E-books Go to School

Article first published as E-books Go to School – What is the Plan for Implementation? on Blogcritics.

On Monday, text book publisher McGraw-Hill rolled out its first digital, cloud-based textbook.   While McGraw-Hill had previously sold digital supplements to print curriculum, this will be the first all-digital effort available to the K-12 market.  It comes as something of a surprise that it has taken so long, but the hardware limitations frequently faced by schools had until recently presented enough of an obstacle to discourage publishers.  According to Sarah Kessler at Mashable, the e-books will be part of a complete online curriculum for K-12 math and 7-12 science which will also allow students to “participate in Facebook-like conversations that stay with the text.”  Polly Stansell, of McGraw-Hill, explains, “We’re trying to meet students and teachers where they’re at digitally.”

> _What is asked_:
a) In the article on e-books in schools, which subjects will McGraw-Hill's complete online curriculum cover?
b) Carry on the article on e-books in schools from the point where it stops above.

> _Stored rows_:
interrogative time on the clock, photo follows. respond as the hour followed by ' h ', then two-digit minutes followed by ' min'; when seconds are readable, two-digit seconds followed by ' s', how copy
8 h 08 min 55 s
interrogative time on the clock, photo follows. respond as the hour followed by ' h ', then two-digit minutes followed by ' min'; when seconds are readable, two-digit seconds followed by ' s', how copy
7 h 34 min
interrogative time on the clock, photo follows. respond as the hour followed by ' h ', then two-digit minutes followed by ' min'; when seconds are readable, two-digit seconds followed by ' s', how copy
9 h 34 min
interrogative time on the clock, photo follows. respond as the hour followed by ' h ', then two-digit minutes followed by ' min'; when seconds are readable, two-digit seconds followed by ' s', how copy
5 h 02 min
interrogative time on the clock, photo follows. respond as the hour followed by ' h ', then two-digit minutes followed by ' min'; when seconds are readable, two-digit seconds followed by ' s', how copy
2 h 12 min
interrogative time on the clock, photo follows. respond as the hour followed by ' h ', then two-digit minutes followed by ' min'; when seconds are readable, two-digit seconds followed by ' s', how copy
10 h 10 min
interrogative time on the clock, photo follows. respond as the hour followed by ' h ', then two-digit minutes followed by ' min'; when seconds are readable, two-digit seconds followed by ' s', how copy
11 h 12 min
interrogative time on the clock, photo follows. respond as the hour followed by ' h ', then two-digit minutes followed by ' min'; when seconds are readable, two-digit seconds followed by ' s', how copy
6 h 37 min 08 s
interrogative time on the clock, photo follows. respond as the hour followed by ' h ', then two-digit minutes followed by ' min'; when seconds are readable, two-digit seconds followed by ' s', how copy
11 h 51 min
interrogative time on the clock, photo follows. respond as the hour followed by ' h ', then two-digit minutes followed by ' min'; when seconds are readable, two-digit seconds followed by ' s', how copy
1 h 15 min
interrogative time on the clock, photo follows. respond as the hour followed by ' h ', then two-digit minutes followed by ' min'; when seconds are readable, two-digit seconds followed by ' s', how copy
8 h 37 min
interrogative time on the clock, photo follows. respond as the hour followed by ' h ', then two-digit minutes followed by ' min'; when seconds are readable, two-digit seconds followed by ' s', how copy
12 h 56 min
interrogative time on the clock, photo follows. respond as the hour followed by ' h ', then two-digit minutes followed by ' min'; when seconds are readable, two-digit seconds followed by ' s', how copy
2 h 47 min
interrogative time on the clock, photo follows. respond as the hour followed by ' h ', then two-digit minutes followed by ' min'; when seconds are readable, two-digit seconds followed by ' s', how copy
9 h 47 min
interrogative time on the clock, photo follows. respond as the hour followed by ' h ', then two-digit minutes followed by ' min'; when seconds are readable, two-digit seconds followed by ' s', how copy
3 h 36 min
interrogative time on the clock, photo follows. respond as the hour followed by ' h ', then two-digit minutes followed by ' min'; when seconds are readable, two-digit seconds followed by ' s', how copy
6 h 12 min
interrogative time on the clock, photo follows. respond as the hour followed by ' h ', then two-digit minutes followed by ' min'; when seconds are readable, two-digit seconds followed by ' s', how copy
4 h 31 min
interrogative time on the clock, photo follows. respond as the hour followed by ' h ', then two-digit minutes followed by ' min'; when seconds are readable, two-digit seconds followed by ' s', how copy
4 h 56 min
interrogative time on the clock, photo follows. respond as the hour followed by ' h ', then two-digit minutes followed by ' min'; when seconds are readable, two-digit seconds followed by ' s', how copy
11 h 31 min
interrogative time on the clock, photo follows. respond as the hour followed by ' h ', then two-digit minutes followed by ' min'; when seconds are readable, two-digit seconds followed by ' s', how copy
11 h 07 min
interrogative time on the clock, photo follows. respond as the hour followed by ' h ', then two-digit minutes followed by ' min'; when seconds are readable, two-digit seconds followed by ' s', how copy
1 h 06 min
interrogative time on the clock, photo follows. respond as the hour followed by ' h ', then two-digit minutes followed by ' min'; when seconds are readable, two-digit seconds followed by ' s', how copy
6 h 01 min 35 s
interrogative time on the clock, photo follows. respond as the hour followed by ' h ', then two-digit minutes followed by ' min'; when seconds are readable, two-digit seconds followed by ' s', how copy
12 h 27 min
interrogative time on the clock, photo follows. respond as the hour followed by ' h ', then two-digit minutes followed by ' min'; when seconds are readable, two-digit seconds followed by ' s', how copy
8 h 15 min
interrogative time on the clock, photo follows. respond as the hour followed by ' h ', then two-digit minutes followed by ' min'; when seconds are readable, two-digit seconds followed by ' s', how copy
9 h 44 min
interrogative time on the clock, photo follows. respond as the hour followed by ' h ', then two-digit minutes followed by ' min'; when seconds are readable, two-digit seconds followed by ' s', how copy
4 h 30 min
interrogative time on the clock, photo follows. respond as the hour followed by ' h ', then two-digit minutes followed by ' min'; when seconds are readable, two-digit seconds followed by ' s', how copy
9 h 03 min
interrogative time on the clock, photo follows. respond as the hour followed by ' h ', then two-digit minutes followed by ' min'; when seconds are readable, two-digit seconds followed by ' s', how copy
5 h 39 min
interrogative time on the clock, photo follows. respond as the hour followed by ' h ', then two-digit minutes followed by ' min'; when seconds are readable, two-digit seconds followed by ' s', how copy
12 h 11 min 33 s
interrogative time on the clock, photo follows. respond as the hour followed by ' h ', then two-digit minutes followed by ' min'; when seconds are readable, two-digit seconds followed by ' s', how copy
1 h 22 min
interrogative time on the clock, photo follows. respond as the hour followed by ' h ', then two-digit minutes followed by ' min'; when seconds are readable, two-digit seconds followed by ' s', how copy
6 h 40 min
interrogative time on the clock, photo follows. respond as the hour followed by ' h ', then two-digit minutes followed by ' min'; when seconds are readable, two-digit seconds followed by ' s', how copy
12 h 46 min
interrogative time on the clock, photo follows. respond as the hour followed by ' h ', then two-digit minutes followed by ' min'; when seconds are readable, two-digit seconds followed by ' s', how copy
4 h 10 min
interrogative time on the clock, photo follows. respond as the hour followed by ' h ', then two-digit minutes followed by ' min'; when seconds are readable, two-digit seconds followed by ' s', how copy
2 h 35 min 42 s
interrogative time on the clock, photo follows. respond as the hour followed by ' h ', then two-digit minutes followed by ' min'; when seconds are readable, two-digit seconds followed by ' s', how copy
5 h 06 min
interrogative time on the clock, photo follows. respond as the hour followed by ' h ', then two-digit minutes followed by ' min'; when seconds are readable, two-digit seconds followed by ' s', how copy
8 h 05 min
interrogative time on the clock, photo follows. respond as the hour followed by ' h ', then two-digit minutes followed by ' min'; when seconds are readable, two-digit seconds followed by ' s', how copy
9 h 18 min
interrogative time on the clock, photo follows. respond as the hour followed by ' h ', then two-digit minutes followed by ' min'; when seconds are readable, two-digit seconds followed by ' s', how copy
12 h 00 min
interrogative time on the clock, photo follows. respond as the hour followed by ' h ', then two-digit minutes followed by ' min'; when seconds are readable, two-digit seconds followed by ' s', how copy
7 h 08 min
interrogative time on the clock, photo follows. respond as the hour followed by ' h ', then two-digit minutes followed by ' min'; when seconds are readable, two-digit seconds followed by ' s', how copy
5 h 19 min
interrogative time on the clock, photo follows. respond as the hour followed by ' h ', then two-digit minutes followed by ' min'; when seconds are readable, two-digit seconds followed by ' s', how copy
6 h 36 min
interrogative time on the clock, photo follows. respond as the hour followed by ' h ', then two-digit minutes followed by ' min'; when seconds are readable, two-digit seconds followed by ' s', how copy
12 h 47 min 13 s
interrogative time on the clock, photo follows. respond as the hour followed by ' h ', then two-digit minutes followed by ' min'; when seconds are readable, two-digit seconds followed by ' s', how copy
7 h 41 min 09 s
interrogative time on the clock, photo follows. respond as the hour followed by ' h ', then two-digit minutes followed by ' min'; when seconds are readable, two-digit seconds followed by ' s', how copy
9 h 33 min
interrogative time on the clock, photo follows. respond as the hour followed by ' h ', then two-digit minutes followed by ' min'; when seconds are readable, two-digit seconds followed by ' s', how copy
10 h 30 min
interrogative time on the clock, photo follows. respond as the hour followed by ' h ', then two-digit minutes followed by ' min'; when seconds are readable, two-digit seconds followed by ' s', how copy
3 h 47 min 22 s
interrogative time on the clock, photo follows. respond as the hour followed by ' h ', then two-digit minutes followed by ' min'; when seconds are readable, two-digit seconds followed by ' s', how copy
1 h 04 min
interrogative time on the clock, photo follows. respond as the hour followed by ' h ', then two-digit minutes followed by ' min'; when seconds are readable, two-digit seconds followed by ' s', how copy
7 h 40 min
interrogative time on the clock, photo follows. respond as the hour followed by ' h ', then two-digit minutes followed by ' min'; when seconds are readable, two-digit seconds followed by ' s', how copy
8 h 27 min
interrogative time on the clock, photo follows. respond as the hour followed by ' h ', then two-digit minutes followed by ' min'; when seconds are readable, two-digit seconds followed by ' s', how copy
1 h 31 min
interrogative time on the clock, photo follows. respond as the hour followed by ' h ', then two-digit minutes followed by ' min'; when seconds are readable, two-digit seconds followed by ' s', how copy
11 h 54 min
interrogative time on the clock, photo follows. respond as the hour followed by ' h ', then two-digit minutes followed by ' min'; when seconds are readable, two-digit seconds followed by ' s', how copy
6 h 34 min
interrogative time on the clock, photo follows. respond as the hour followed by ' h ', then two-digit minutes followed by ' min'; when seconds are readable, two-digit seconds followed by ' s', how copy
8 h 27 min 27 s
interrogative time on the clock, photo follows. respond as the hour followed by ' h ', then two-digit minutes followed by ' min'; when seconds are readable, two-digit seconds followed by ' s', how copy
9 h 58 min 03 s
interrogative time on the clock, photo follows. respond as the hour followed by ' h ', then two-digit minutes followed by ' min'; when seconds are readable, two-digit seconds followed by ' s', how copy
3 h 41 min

> _Final answers_:
a) K-12 math and 7-12 science.

b)
A recent study, however, suggests that this may not necessarily be the wisest strategy, at least as far as educational effectiveness is concerned.  The University of California Libraries recently released the findings of a 2010 survey of e-book users which included graduate and undergraduate students as well as post-doctoral researchers and faculty members.  Surprisingly, the youngest participants registered the strongest preference for print.  Undergraduates reported the highest percentage of participants, 58%, preferring print textbooks over e-books.  Altogether, 44% of the participants said they preferred print, while only 35% said they preferred e-books.

Participants were also asked to explain their preference, and their responses were summarized by Nicholas Carr as follows, “The answers suggest that while students prefer e-books when they need to search through a book quickly to find a particular fact or passage, they prefer printed books for deep, attentive reading.”  One response in particular, also cited by Carr, was especially illuminating:

I answered that I prefer print books, generally. However, the better answer would be that print books are better in some situations, while e-books are better in others. Each have their role – e-books are great for assessing the book, relatively quick searches, like encyclopedias or fact checking, checking bibliography for citations, and reading selected chapters or the introduction. If I want to read the entire book, I prefer print. If I want to interact extensively with the text, I would buy the book to mark up with my annotations; if I want to read for background (not as intensively) I will check out a print book from the library if possible. All options have their place …”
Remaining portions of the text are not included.